Open godofdream opened 5 years ago
I suppose @yurymalkov can say more about it. :-)
@godofdream, Yes, there is a conceptual difference. ivf-hnsw uses hnswlib as a part and it targets billion scale scenario with low memory footprint (e.g. 1B index in 20 Gb RAM). So, it should not be as fast as hnswlib, but it is much more memory efficient. Also, @dbaranchuk is the right person to ask about it. :)
great if anyone wants to add it!
@yurymalkov : any comments on the quality of the results if the index could be possibly stored in hnswlib as well
@prateekpatelsc AFAIK it is using a fork of hnswlib, which should have a similar performance (although I haven't tested).

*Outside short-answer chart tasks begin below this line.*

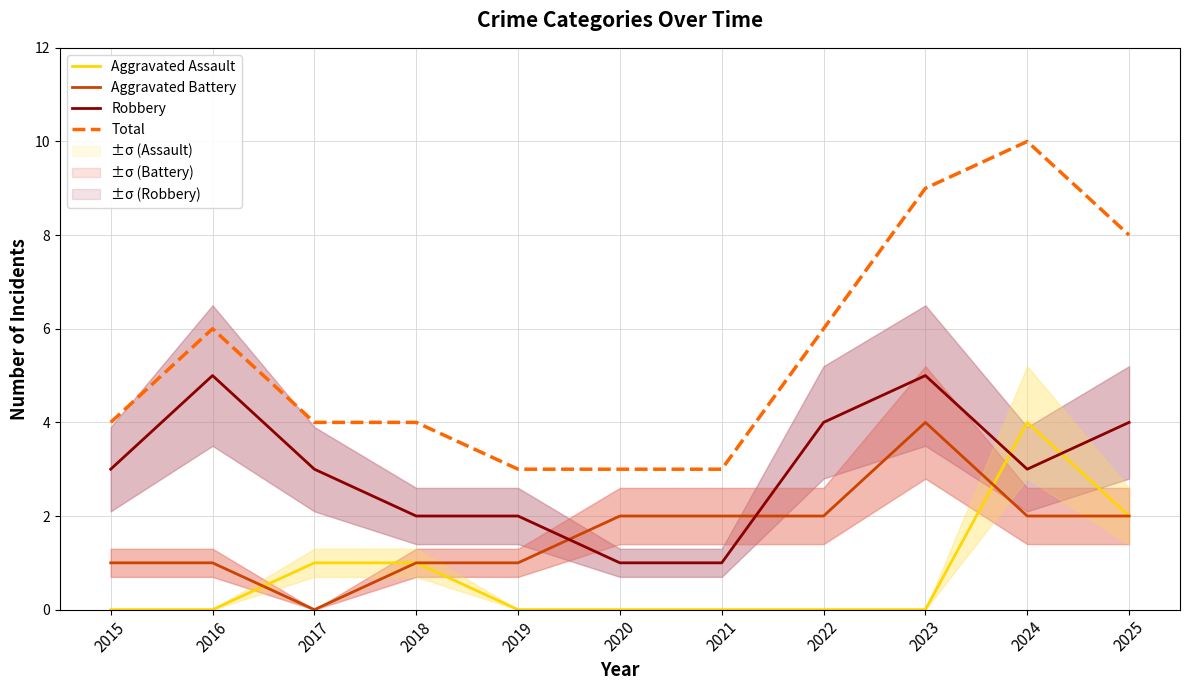

List the series in order of their peak value, lowest first.

Aggravated Assault, Aggravated Battery, Robbery, Total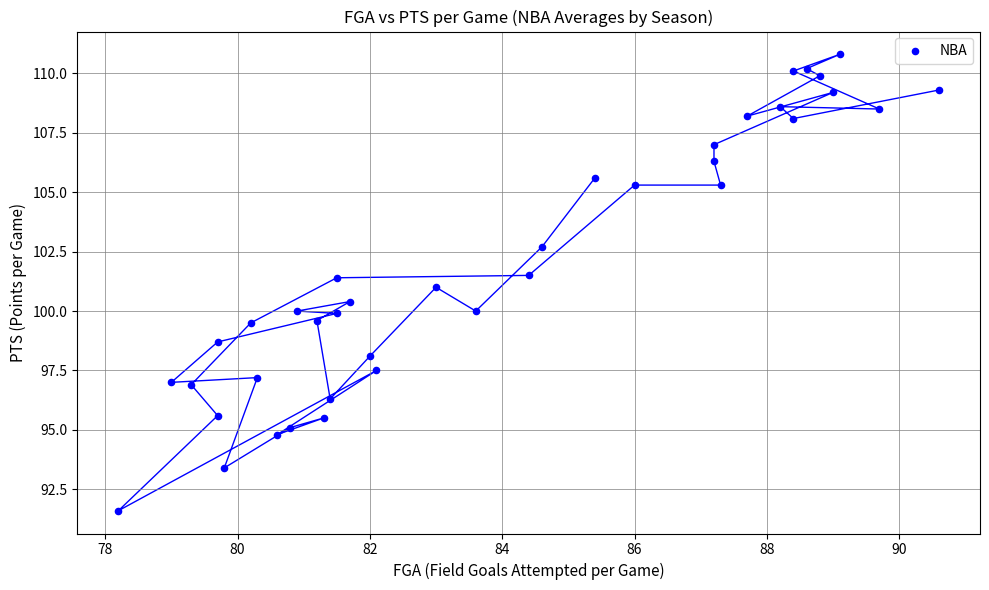

What is the range of X values (max minus min)?

12.4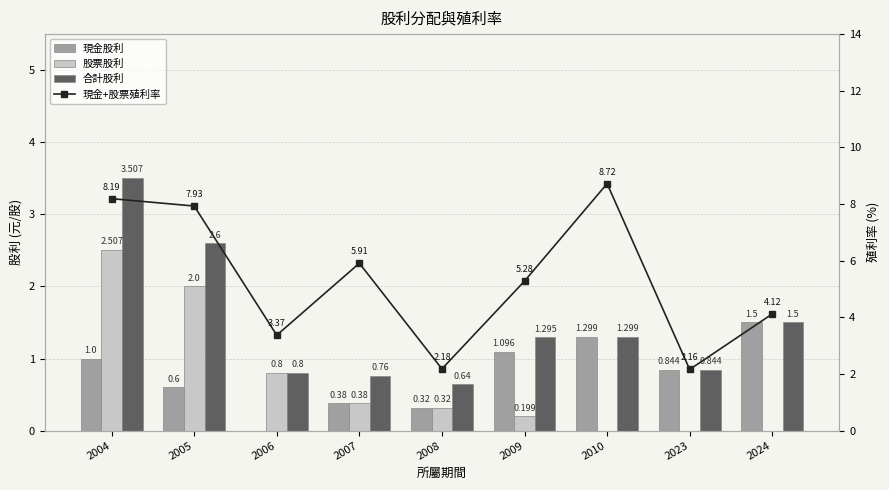

What are all the series names shown in the legend?

現金股利, 股票股利, 合計股利, 現金+股票殖利率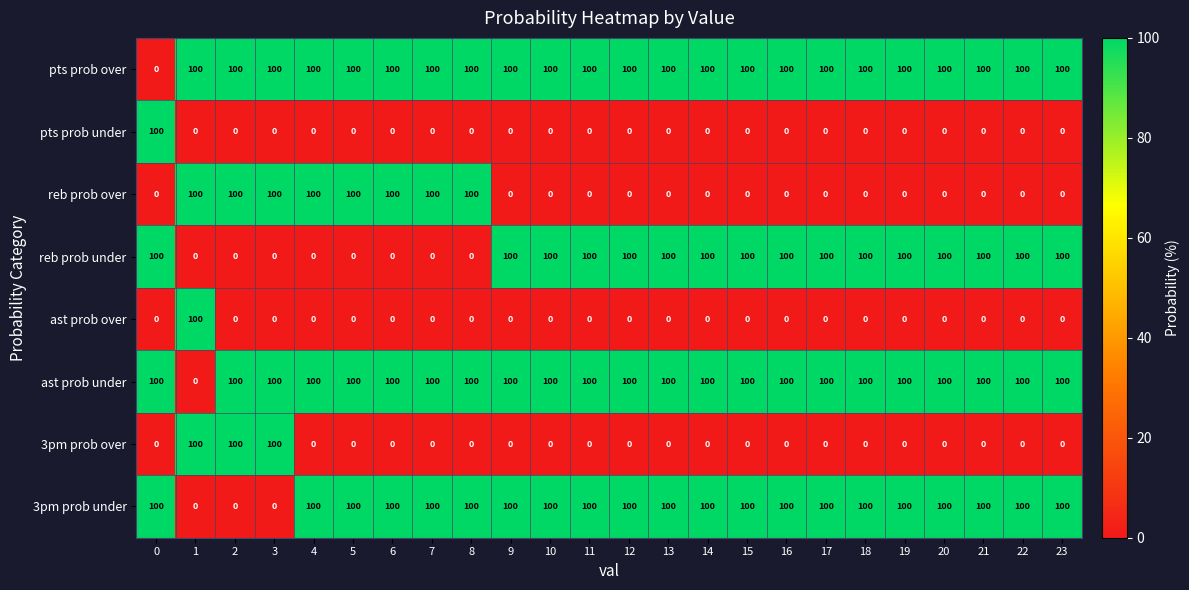

What is the maximum value shown in the chart?

100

@yurymalkov : sorry may be my question was not clear. I meant to ask that hnsw-ivf uses quantizers (from a quick look at code), i was curious if that causes any lower recall quality for example for a dataset of size 1 million (so could have used either hnswlib or hsnw-ivf index approach). I was more curious about how much perf degrades in terms of quality and latency/throughput if i decide to use hnsw-ivf as opposed to hnswlib .
Also i do see https://arxiv.org/pdf/1812.09162.pdf , which tries to further reduce memory footprints and optimize on performance on top of hnsw-ivf indexes, wondering if you had a chance to look at this as well ?
I stumbled over https://github.com/dbaranchuk/ivf-hnsw
Did anyone tried to benchmark their implementation? Is there conzeptual difference between ivf-hnsw and hnsw from hnswlib or nswlib?